While the number of homeless residents in Gregg County decreased during a January count, officials said the annual survey doesn’t show a full picture because of COVID-19 restrictions.

Texas Homeless Network Data Coordinator Kyra Henderson said it’s important to remember that unsheltered homeless residents were not counted in this year’s survey.

“There is no 2021 data on the folks who are staying outdoors, streets, cars, etc.,” Henderson said. That means the count only shows a portion of the homeless population in Gregg County.

Chesley Knowles, North East Texas Homeless Consortium representative, said it was more difficult to get an accurate count this year even inside area shelters, and the results are not a true indicator of the prevalence of area homelessness.

The 2020 count found 308 sheltered and unsheltered homeless residents, including 205 who were sheltered.

This year’s survey counted 180 sheltered homeless residents, and, of those, 147 were adults and 33 were younger than 18. Twenty-five veterans also were among that total.

“The changes to the count — and the pandemic itself — made it harder to get a more accurate count,” Knowles said.

Henderson noted that COVID-19 presented barriers to this year’s survey of sheltered homeless residents.

For safety reasons, the Continuum of Care Board voted to cancel the unsheltered count for 2021.

“There were so many uncertainties leading up to the count, so I tried not to have any preconceived expectations,” Knowles said. “We just had to go with the flow and do our best to ensure that the count took place, while also emphasizing the safety of volunteers and the population being counted.”

In Gregg County, individual shelters conducted the count internally as people filled out their own surveys, without North East Texas Homeless Consortium volunteers going inside the facilities and meeting with people face-to-face, as normal.

Some shelters had fewer beds because of COVID-19 safety precautions.

“I would not say there was a decrease in sheltered homelessness,” Henderson said. “There were fewer people accessing shelters due to fear.”

Texas Homeless Network conducts the yearly survey over a 24-hour period to gauge homelessness across the state. The 2021 count occurred Jan. 28. It not only collects data about the number of community members experiencing homelessness but also notes characteristics of the people and their circumstances.

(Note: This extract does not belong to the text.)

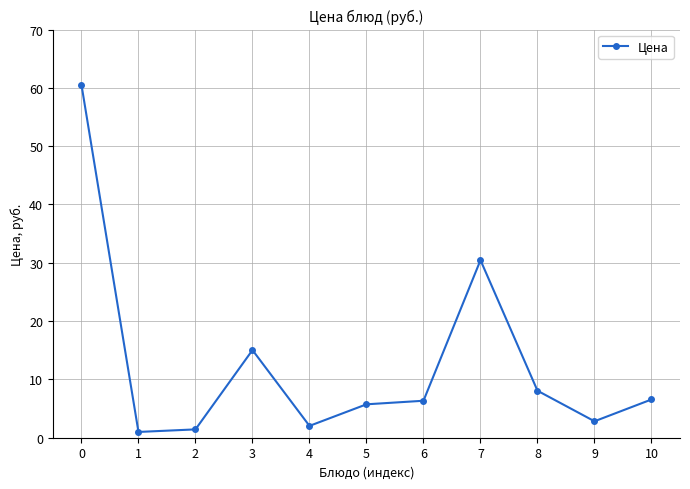

What is the change in value from 7 to 9?

-27.6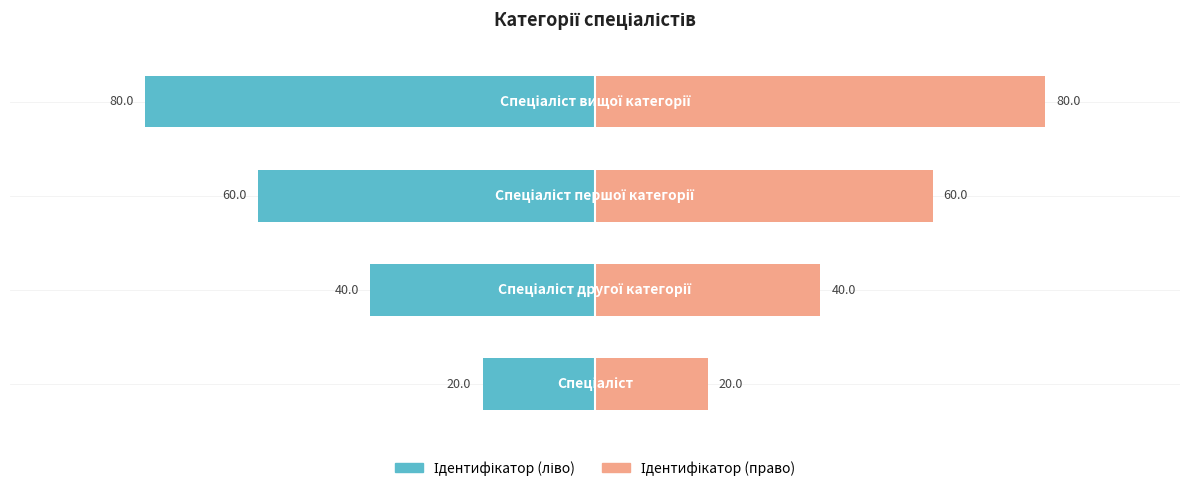

At how many categories does at least one series exceed 25?

3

“Some might not have opted in to the shelter or were not in the shelter at that time when the count was taken,” Henderson said.

Statewide statistics are not yet available.

The January 2020 count found 27,229 people in Texas were experiencing homelessness on a single night, with 51 percent sheltered and 49 percent unsheltered.

“I think that the point in time count is a tricky measure in general based on the weather, volunteers,” Henderson said. “When you are trying to estimate, it will never account for every single person.”

Other forms of homelessness, such as “couchsurfing” with friends and people staying in hotels and motels, are not counted.

The survey is intended to improve understanding of the needs and circumstances of people experiencing homelessness. The survey provides data including gender, age, ethnicity and veteran status. The results also show what groups are affected so programs can better provide assistance.

“Housing and homeless service providers rely on funding from federal, state and local levels,” Knowles said. “Having an accurate count helps to ensure that communities receive the funds necessary to decrease episodes of homelessness.”

Henderson expects the network will have to conduct some type of unsheltered count this year, but it is unclear how the count will work as vaccines continue to be distributed in communities.

“I think that it will be closer to normal, but we won’t really know until September,” Henderson said.